With respect, have you read the other thread and the manner in which a post was made?

I suspect not.

I think the only name the OP was called is "loon" which I happen to think is very restrained in the circumstances.

TheMagnificent7 · 28/06/2008 23:50

I don't mind giving the benefit of the doubt, and I hope clothears forgives my assumptions, but I've read back through the posts and it seems altogether possible clothears may not be quite as astute as some of us, perhaps (forgive please) a bit naive?

She may not have as much internet time as some of us, and she may, as her message on the gay parent bit says, be looking to make new friends when she moves. If she removes her details, people in her new location won't see her, so that may be a reason (not a great one considering...).

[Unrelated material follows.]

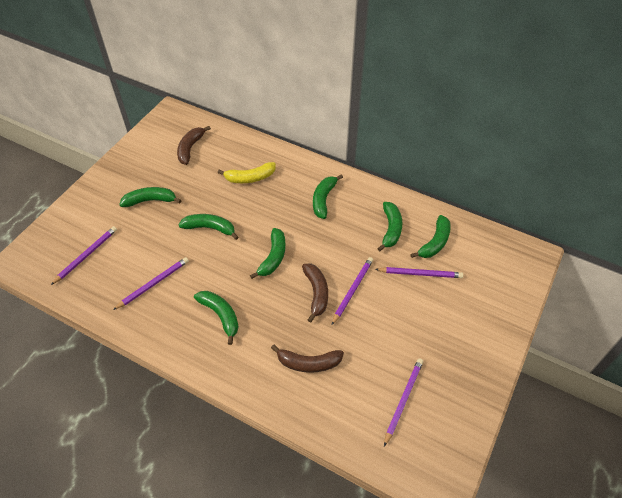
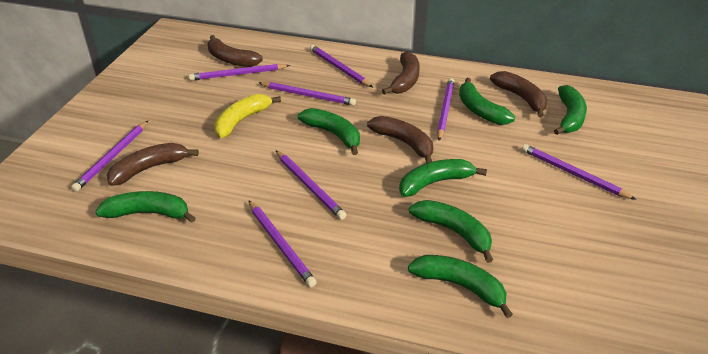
brown banana: [177,126,211,165] [271,344,344,373] [302,263,328,323] = 3 -> [107,143,199,186] [207,35,263,67] [367,116,433,163] [382,51,420,95] [490,71,547,117] = 5
purple pencil: [51,226,117,285] [113,257,189,310] [332,257,373,325] [375,267,463,278] [384,358,423,446] = 5 -> [71,121,148,192] [189,64,290,81] [248,200,317,287] [259,82,356,106] [276,150,346,220] [310,45,373,87] [437,78,454,141] [522,144,636,200] = 8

It could be all a load of nonsense, I hope not, but there has been some good advice on here, so for anyone not brave enough to ask these questions out loud, there is a little detail on here to go through.

KnickersOnMaHead · 29/06/2008 08:25

Message withdrawn

ssd · 29/06/2008 08:31

I don't understand why clothears hasn't came back, or maybe she regrets opening a can of worms?

surely no one would make a wind up op about possible child abuse? yet agree it all doesn't make sense/ring true to me

if the op wants to make friends in a new area and this is a wind up, possibly she won't get many offers?

TheMagnificent7 · 29/06/2008 15:44

Yep. Should have taken the pics off a few days ago,

Abitconcerned · 29/06/2008 19:15

Mmmm I would certainly keep the knickers, the difference between blood and pen will be easy to analyse and let the experts do the talking to your daughter and say very little yourself until they arrive.
I would at call the police asap and least rule out the possibility.